São cenários que podem agravar situações de repressão, como a Ditadura Militar pela qual passou o país, e que tornam mais dificultosa a superação, pois amplia a sensação de “impotência”, a distância entre os direitos e sua efetivação. No entanto, por outro lado, também são cenários de contestação e que se forem devidamente aproveitados podem fomentar mudanças na forma de ver o mundo e modificar as relações sociais.

2.2 A Cidadania e suas promessas: novos contratos de convivência.

Sabe-se que na Modernidade o Direto teve um importante papel ao justificar e legitimar a existência dos Estados modernos e do poder soberano, especialmente a partir das teorias contratualistas de Hobbes, Rousseau e de Locke. Para isso, o Direito precisou aderir à cientificidade positivista.

Nesse sentido, ganhou espaço a proposta normativista de Hans Kelsen e a sua “teoria pura do direito”, a qual reforça a ideia de um Direito puro, hermético, composto apenas da lei escrita, dada pelo Estado ordenador e organizador das relações intersubjetivas, como anota Bittar (2009, p. 185):

‘“[…] a máxima idealização sistêmica do direito, organizado a partir de parâmetros contidos na ideia de validade, pois, enfim, norma válida será aquela definida como expedida pela autoridade competente, dentro da forma procedimental prevista e publicada de acordo com os parâmetros legais superiores a ela”.

Feita essa consideração, Bittar (2009, p. 212) afirma que no contexto da crise estabelecida, “a transição paradigmática produz um estado de coisas capaz de gerar a fragilidade do sistema jurídico”, configurando-se em uma crise pós-moderna de eficácia, capaz de reduzir o projeto do Estado de Direito em absoluto desuso, pois incapaz de cumprir com sua principal meta de “pacificação do convívio social e de mediação regulamentada dos interesses sociais”.

Conforme destaca Abreu (2011, p. 231-232), essa leitura é reforçada por Santos, para o qual a realidade atual demonstra que as promessas modernas de liberdade, igualdade e fraternidade estão muito longe de serem cumpridas, apesar de todos os avanços tecnológicos e científicos frutos da mesma Modernidade. Com isso, as diversas ideologias capitalistas, socialistas, liberais, neoliberais, marxistas, sem respostas adequadas, estão em profunda crise.

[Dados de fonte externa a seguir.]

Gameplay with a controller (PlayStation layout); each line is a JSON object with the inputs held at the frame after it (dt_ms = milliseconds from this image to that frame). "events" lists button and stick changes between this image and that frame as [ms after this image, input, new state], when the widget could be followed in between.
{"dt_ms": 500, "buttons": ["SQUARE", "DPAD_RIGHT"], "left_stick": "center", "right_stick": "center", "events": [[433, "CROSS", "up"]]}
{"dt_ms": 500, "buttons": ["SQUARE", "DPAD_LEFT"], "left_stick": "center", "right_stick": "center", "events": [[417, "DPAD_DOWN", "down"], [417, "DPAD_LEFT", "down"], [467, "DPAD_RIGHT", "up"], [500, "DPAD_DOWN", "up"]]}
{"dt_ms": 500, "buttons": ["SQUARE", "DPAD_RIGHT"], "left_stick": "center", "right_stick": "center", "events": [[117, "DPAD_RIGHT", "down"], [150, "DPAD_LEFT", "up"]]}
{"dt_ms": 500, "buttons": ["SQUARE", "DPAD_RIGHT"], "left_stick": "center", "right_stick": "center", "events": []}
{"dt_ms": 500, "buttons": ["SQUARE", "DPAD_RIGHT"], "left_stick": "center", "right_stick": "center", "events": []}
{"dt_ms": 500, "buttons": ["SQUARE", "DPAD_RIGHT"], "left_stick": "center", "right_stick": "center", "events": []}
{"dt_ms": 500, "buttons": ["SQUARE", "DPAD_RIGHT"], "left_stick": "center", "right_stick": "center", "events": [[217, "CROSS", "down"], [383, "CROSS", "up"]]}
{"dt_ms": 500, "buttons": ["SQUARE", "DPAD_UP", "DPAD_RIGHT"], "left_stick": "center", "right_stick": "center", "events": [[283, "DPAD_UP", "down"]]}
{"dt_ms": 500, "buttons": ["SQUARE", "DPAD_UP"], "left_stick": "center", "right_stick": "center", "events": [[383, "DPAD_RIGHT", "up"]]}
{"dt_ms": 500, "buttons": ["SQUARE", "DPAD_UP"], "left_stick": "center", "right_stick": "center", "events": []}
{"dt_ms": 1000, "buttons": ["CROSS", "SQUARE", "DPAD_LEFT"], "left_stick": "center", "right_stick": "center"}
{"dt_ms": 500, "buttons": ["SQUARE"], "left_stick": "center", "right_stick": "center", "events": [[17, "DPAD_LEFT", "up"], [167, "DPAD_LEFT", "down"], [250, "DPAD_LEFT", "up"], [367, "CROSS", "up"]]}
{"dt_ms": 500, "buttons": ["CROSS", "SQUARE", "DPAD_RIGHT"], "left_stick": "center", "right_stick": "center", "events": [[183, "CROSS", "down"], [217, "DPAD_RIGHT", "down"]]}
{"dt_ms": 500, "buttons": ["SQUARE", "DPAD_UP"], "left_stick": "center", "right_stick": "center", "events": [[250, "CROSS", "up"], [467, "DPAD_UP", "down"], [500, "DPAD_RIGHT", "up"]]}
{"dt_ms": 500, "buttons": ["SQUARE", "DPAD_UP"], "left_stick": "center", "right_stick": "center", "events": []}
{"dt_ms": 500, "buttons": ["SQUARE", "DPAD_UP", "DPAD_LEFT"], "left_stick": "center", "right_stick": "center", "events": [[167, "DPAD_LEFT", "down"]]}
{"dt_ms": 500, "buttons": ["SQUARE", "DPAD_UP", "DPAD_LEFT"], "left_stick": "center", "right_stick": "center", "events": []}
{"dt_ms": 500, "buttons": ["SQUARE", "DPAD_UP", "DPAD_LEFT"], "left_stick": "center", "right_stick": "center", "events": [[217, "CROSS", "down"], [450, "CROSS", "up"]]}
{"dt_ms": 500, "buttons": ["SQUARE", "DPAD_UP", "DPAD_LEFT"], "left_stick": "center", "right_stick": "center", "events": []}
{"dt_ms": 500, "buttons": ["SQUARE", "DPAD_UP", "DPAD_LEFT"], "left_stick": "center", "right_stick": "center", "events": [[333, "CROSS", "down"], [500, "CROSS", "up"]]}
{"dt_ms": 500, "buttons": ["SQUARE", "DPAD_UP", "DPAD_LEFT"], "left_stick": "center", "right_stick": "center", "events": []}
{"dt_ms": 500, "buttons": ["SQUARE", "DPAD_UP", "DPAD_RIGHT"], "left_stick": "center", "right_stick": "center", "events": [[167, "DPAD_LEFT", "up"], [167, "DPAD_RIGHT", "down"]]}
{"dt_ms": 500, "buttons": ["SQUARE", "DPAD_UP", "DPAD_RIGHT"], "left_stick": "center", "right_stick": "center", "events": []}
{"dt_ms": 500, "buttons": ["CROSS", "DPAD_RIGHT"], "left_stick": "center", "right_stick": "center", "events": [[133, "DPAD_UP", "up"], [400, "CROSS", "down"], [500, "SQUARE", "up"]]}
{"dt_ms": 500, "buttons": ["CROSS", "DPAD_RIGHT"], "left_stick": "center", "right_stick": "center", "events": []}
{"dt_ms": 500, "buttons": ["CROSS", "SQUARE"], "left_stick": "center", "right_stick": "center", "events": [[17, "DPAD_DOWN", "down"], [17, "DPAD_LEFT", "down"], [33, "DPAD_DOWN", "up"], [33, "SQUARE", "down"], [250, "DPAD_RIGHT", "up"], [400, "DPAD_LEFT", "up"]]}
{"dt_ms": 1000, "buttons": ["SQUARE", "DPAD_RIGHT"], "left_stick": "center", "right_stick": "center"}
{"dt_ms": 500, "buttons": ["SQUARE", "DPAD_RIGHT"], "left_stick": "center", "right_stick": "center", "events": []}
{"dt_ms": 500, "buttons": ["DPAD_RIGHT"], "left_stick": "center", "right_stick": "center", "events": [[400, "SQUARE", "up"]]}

Portanto, necessário pensar na proposta de Direito que possa fornecer as respostas necessárias a esse momento de transição. Pensar um Direito que atenda as expectativas de uma Cidadania que igualmente busca o seu lugar no novo cenário.

Como já anotado, a Cidadania, mais do que uma dimensão política, assume feição história, concreta, balizada pelas lutas sociais. Ou seja, não se trata de uma concessão, um presente, mas, sim, de uma conquista: ser Cidadão é estar presente no mundo de forma ativa. Aquino ressalta que “Não é possível elaborar os significados da Cidadania no decorrer do tempo dissociado da fecundidade que nasce a partir das relações humanas, nas vivências intencionais, as quais se (des)encontram no cotidiano” (AQUINO, 2014, p. 107).

Portanto, é nítida a importância que o direito de Acesso à justiça tem em tal cenário, fortalecendo a Democracia. Não somente por meio do acesso aos tribunais, ao direito de petição que têm relevância na defesa dos direitos. Mas, inclusive, por meio de acesso a uma justiça mais próxima, integrada em suas realidades, portadora de instrumentos que efetivem uma vida melhor para todos.

A Cidadania na Modernidade vai se configurar a partir do surgimento do Estado Moderno, marcada, num primeiro momento, pelo Liberalismo político-econômico e, num segundo momento, pela atuação do Estado Social. Além disso, vai se concretizar a partir da ideia de Democracia Representativa, imposta pelo Estado Liberal (ANDRADE, 1998, p. 121)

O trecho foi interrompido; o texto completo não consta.